新型コロナへの対策がインフルエンザの流行の防止に影響を与えた
オーストラリアや南アフリカなど南半球の国々で、この冬、インフルエンザの流行が記録的に低く抑えられたことがわかりました。新型コロナとインフルエンザが同時に流行る、いわゆる「ツインデミック」が心配されていますが、希望となるニュースかもしれません。
「記録的」なインフルエンザの少なさ
グラフは、WHO(世界保健機関)の「Influenza surveillance report」より取得しました。期間は、2019年の3月6日から今年の9月6日までです。
オーストラリア
棒グラフが、インフルエンザ陽性となった検体数。赤の線グラフは陽性率(検体のうち、陽性になったものの割合)です。2019年の7月ごろには大きなピークがあり、流行が起きたことが分かります。ところが今年の7月(というか4月以降)は、ほぼゼロです。
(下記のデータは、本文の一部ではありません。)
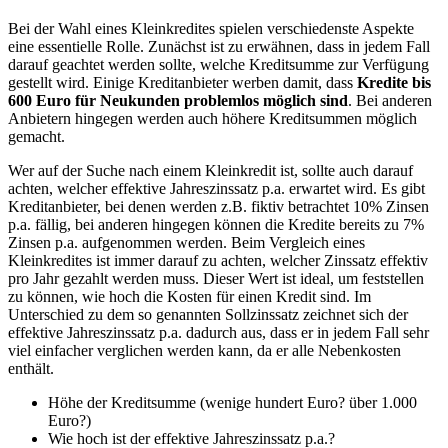
Bei der Wahl eines Kleinkredites spielen verschiedenste Aspekte
eine essentielle Rolle. Zunächst ist zu erwähnen, dass in jedem Fall
darauf geachtet werden sollte, welche Kreditsumme zur Verfügung
gestellt wird. Einige Kreditanbieter werben damit, dass
Kredite bis
600 Euro für Neukunden problemlos möglich sind
. Bei anderen
Anbietern hingegen werden auch höhere Kreditsummen möglich
gemacht.
Wer auf der Suche nach einem Kleinkredit ist, sollte auch darauf
achten, welcher effektive Jahreszinssatz p.a. erwartet wird. Es gibt
Kreditanbieter, bei denen werden z.B. fiktiv betrachtet 10% Zinsen
p.a. fällig, bei anderen hingegen können die Kredite bereits zu 7%
Zinsen p.a. aufgenommen werden. Beim Vergleich eines
Kleinkredites ist immer darauf zu achten, welcher Zinssatz effektiv
pro Jahr gezahlt werden muss. Dieser Wert ist ideal, um feststellen
zu können, wie hoch die Kosten für einen Kredit sind. Im
Unterschied zu dem so genannten Sollzinssatz zeichnet sich der
effektive Jahreszinssatz p.a. dadurch aus, dass er in jedem Fall sehr
viel einfacher verglichen werden kann, da er alle Nebenkosten
enthält.
Höhe der Kreditsumme (wenige hundert Euro? über 1.000
Euro?)
Wie hoch ist der effektive Jahreszinssatz p.a.?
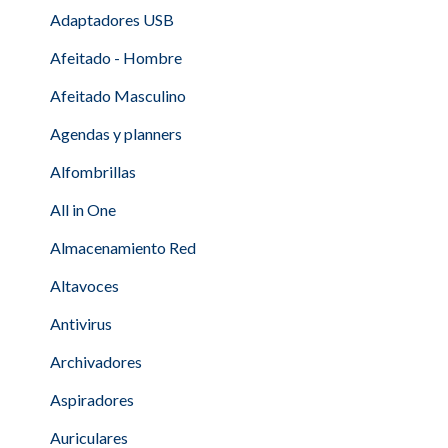
Adaptadores USB
Afeitado - Hombre
Afeitado Masculino
Agendas y planners
Alfombrillas
All in One
Almacenamiento Red
Altavoces
Antivirus
Archivadores
Aspiradores
Auriculares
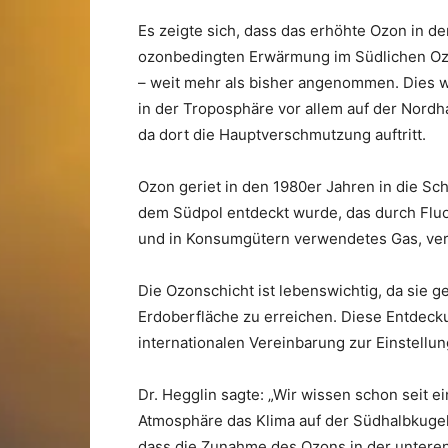
Es zeigte sich, dass das erhöhte Ozon in 
ozonbedingten Erwärmung im Südlichen Oz
– weit mehr als bisher angenommen. Dies w
in der Troposphäre vor allem auf der Nordh
da dort die Hauptverschmutzung auftritt.
Ozon geriet in den 1980er Jahren in die Sch
dem Südpol entdeckt wurde, das durch Fluo
und in Konsumgütern verwendetes Gas, ver
Die Ozonschicht ist lebenswichtig, da sie ge
Erdoberfläche zu erreichen. Diese Entdecku
internationalen Vereinbarung zur Einstellu
Dr. Hegglin sagte: „Wir wissen schon seit e
Atmosphäre das Klima auf der Südhalbkugel
dass die Zunahme des Ozons in der untere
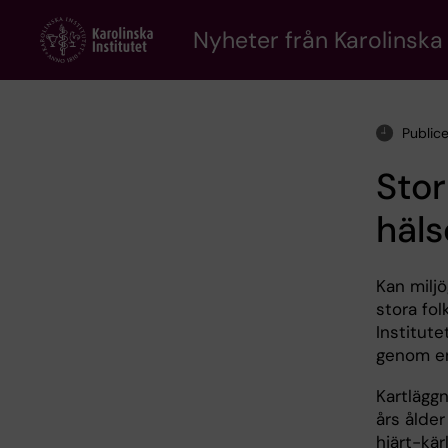
Skip
to
Nyheter från Karolinska 
main
content
Public
Stor
häl
Kan miljö
stora fo
Institute
genom en
Kartlägg
års ålde
hjärt-kär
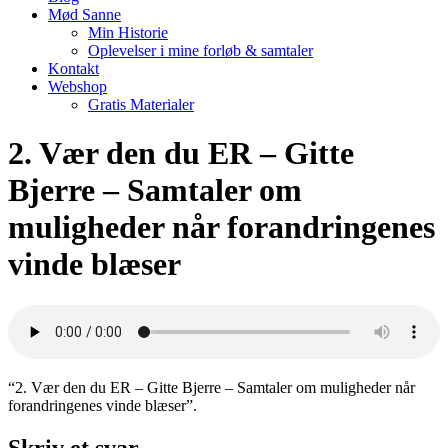
Mød Sanne
Min Historie
Oplevelser i mine forløb & samtaler
Kontakt
Webshop
Gratis Materialer
2. Vær den du ER – Gitte
Bjerre – Samtaler om
muligheder når forandringenes
vinde blæser
“2. Vær den du ER – Gitte Bjerre – Samtaler om muligheder når
forandringenes vinde blæser”.
Skriv et svar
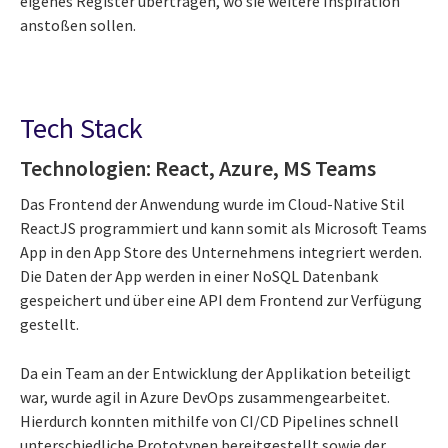
eigenes Register übertragen, wo sie weitere Inspiration
anstoßen sollen.
Tech Stack
Technologien: React, Azure, MS Teams
Das Frontend der Anwendung wurde im Cloud-Native Stil
ReactJS programmiert und kann somit als Microsoft Teams
App in den App Store des Unternehmens integriert werden.
Die Daten der App werden in einer NoSQL Datenbank
gespeichert und über eine API dem Frontend zur Verfügung
gestellt.
Da ein Team an der Entwicklung der Applikation beteiligt
war, wurde agil in Azure DevOps zusammengearbeitet.
Hierdurch konnten mithilfe von CI/CD Pipelines schnell
unterschiedliche Prototypen bereitgestellt sowie der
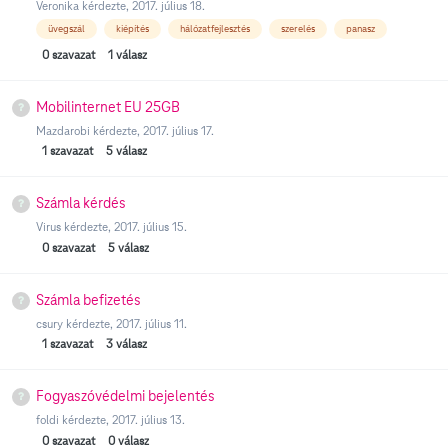
Veronika
kérdezte,
2017. július 18.
üvegszál
kiépítés
hálózatfejlesztés
szerelés
panasz
0
szavazat
1
válasz
Mobilinternet EU 25GB
Mazdarobi
kérdezte,
2017. július 17.
1
szavazat
5
válasz
Számla kérdés
Virus
kérdezte,
2017. július 15.
0
szavazat
5
válasz
Számla befizetés
csury
kérdezte,
2017. július 11.
1
szavazat
3
válasz
Fogyaszóvédelmi bejelentés
foldi
kérdezte,
2017. július 13.
0
szavazat
0
válasz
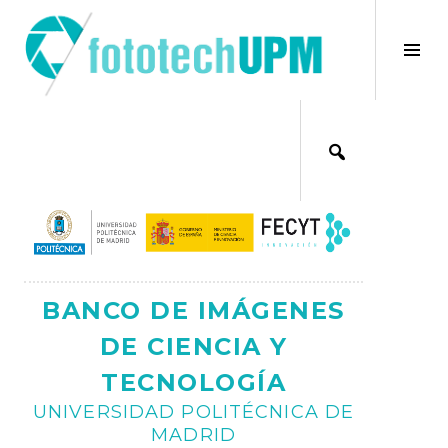
Saltar
al
×
Alt
contenido
bar
Ajax
lat
BANCO DE IMÁGENES
DE CIENCIA Y
TECNOLOGÍA
UNIVERSIDAD POLITÉCNICA DE
MADRID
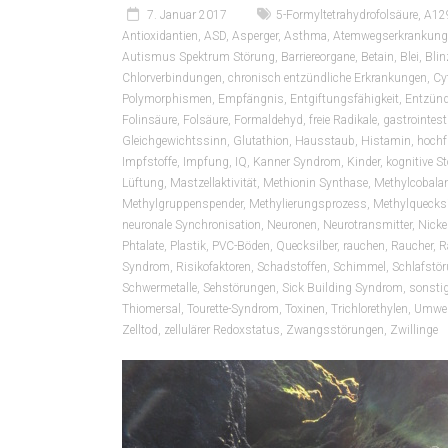
7. Januar 2017
5-Formyltetrahydrofolsäure
,
A12
Antioxidantien
,
ASD
,
Asperger
,
Asthma
,
Atemwegserkrankung
Autismus Spektrum Störung
,
Barriereorgane
,
Betain
,
Blei
,
Blin
Chlorverbindungen
,
chronisch entzündliche Erkrankungen
,
Cy
Polymorphismen
,
Empfängnis
,
Entgiftungsfähigkeit
,
Entzün
Folinsäure
,
Folsäure
,
Formaldehyd
,
freie Radikale
,
gastrointest
Gleichgewichtssinn
,
Glutathion
,
Hausstaub
,
Histamin
,
hochf
Impfstoffe
,
Impfung
,
IQ
,
Kanner Syndrom
,
Kinder
,
kognitive S
Lüftung
,
Mastzellaktivität
,
Methionin Synthase
,
Methylcobala
Methylgruppenspender
,
Methylierungsprozess
,
Methylquecksi
neuronale Synchronisation
,
Neuronen
,
Neurotransmitter
,
Nicke
Phtalate
,
Plastik
,
PVC-Böden
,
Quecksilber
,
rauchen
,
Raucher
,
R
Syndrom
,
Risikofaktoren
,
Schadstoffen
,
Schimmel
,
Schlafstö
Schwermetalle
,
Sehstörungen
,
Sick Building Syndrom
,
sonstig
Thiomersal
,
Tourette-Syndrom
,
Toxinen
,
Trichlorethylen
,
Umwel
Zelltod
,
zellulärer Redoxstatus
,
Zwangsstörungen
,
Zwillinge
インフルエンザ検査は多く行われているのに、ほとんど検出されていないため、「新型コロナの影響で、症状があっても病院に行かないなどして把握されていない患者がたくさんいるのではないか?」という疑いもありましたが、流行は本当に起きていない可能性が高いと言えそうです。
アフリカ
オーストラリアと同様、今年4月以降はほとんど陽性が出ていません。
チリ
オーストラリアや南アフリカと同じ傾向が見て取れます。
新型コロナウイルス感染症の流行に関連して行われた公衆衛生上の対策や、メッセージを多くの人が守っていることが、インフルエンザを含む急性呼吸器感染症の感染拡大に影響を与えている可能性が高い。
「ツインデミック」
すなわち新型コロナとインフルエンザが同時流行することによって医療機関が大混乱し、失われないで済むはずの命がたくさん失われる事態が心配されています。今回示された南半球の事例からは、「私たち一人ひとりが、すでに行っている感染対策を着実に続けていれば、そんな不幸な事態を防げるかもしれない」という「希望」が示されたと言って良いのではないでしょうか。
・適切なマスク着用
・3密を避ける
・帰宅時などに手を洗う
いま推奨されているこれらの対策を、冬に向けても着実に続けていきましょう。